Every spring, the Congressional Institute, a nonprofit organization, sponsors the Congressional Art Competition. The nationwide competition is a visual art contest where one high school student is selected as the winner for every congressional district. The winners are recognized both in their district and at an awards ceremony in Washington, D.C. The winning pieces of art are displayed at the U.S. Capitol for a year. This year, the student from our district, California’s 11th congressional district, was one of Las Lomas’ own students, junior Yoon-Ju Kim.
“Being brought up from an artistic environment with parents and relatives with art-related majors, I have always been interested in art since the beginning. However, my passion and skill in art grew immensely in high school when I started taking art classes at Las Lomas,” said Yoon-Ju Kim. “I didn’t particularly practice my art skills in certain ways, but I think it progressed naturally after I started taking art classes at Las Lomas. Working on countless projects here helped me discover many techniques… So far it’s a hobby for me. But I would like to apply to some art schools in case my mind changes.”
This year, there were 51 pieces of art submitted from 16 high schools throughout our congressional district.
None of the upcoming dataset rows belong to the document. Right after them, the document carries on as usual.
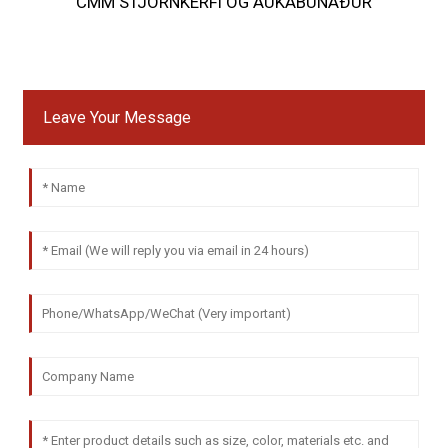
CMM STJÓRNKERFI OG AUKABÚNAÐUR
Leave Your Message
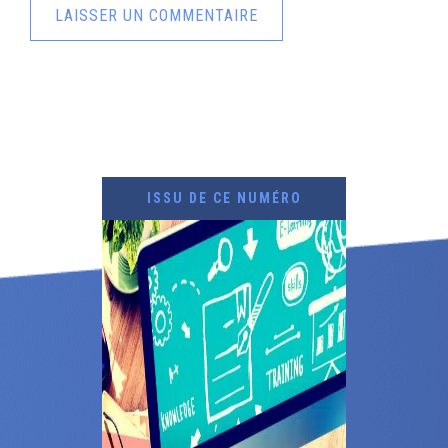
ISSU DE CE NUMÉRO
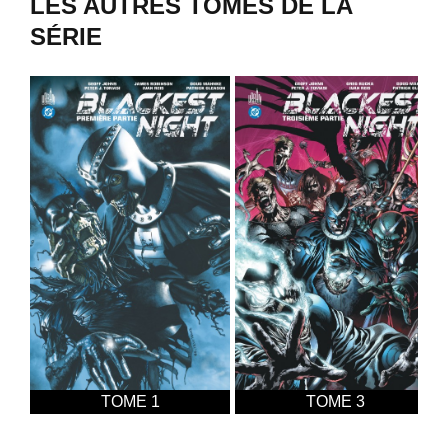
LES AUTRES TOMES DE LA
SÉRIE
TOME 1
TOME 3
The runner-up was Head-Royce School junior Hannah Anderson for the piece, “Avian Anomaly.” The third place winner was Monte Vista High School freshman Haoran Xia for the piece “Old Man in the Snow.” These second and third place pieces will be displayed in Congressman DeSaulnier’s Walnut Creek and Richmond offices. “I know my friend in AP Art, Mia Portner, also entered in the competition,” Kim said.
“This year’s Congressional Art Competition submissions showcased tremendous creativity from across our district. The level of talent on display in each piece is inspiring,” said Congressman DeSaulnier. “Congratulations to Yoon-Ju Kim of Las Lomas High School for winning this year’s competition. I look forward to seeing it displayed among art from across the country in the U.S. Capitol.”
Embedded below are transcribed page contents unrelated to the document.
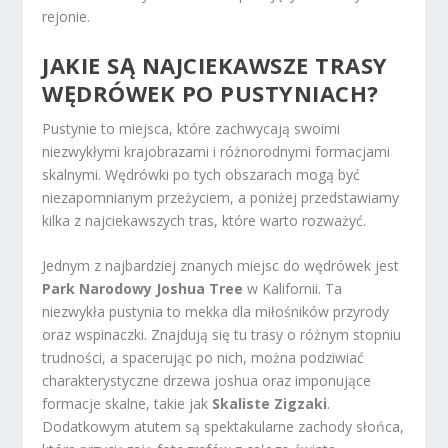
rejonie.
JAKIE SĄ NAJCIEKAWSZE TRASY
WĘDRÓWEK PO PUSTYNIACH?
Pustynie to miejsca, które zachwycają swoimi
niezwykłymi krajobrazami i różnorodnymi formacjami
skalnymi. Wędrówki po tych obszarach mogą być
niezapomnianym przeżyciem, a poniżej przedstawiamy
kilka z najciekawszych tras, które warto rozważyć.
Jednym z najbardziej znanych miejsc do wędrówek jest
Park Narodowy Joshua Tree
w Kalifornii. Ta
niezwykła pustynia to mekka dla miłośników przyrody
oraz wspinaczki. Znajdują się tu trasy o różnym stopniu
trudności, a spacerując po nich, można podziwiać
charakterystyczne drzewa joshua oraz imponujące
formacje skalne, takie jak
Skaliste Zigzaki
.
Dodatkowym atutem są spektakularne zachody słońca,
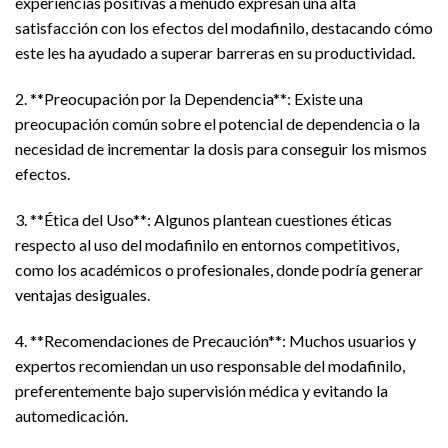
experiencias positivas a menudo expresan una alta
satisfacción con los efectos del modafinilo, destacando cómo
este les ha ayudado a superar barreras en su productividad.
2. **Preocupación por la Dependencia**: Existe una
preocupación común sobre el potencial de dependencia o la
necesidad de incrementar la dosis para conseguir los mismos
efectos.
3. **Ética del Uso**: Algunos plantean cuestiones éticas
respecto al uso del modafinilo en entornos competitivos,
como los académicos o profesionales, donde podría generar
ventajas desiguales.
4. **Recomendaciones de Precaución**: Muchos usuarios y
expertos recomiendan un uso responsable del modafinilo,
preferentemente bajo supervisión médica y evitando la
automedicación.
In June, the winner of each competition is given a free trip to Washington D.C. for an annual event organized by the Congressional Art Competition. The winner is also allowed to bring one family member. “I’m so excited for this trip! I’m planning to go with my mother,” Kim said.
Students who wanted to join the competition could do so by submitting their entry to their representative’s office. “I found about the competition from another competition’s coordinator who asked if I was willing to submit any artworks for the congressional competition. So I created a piece in two days and turned it in,” Kim added.
The winning entries are selected by panels of district artists. The judges were Michelle Krup, DVC Art and Photography Department Instructor, Rebecca Talley, Adjunct Professor of Fine Arts & Graphic Communications, and John Finger, Finger Art & Design, Artist, and Gallery Owner.
When asked what her piece was and what inspired her, Yoon-Ju Kim explained “My winning piece is called Trapped. The medium is charcoal on paper with collage of fabric and string… I felt that at least once in our lives, we all feel trapped and controlled by an unknown force. Some may feel trapped by certain societal expectations, peer pressure, racial boundaries, and so much more. This feeling of being contained/trapped in an unpleasant force/box inspired me to create this piece.”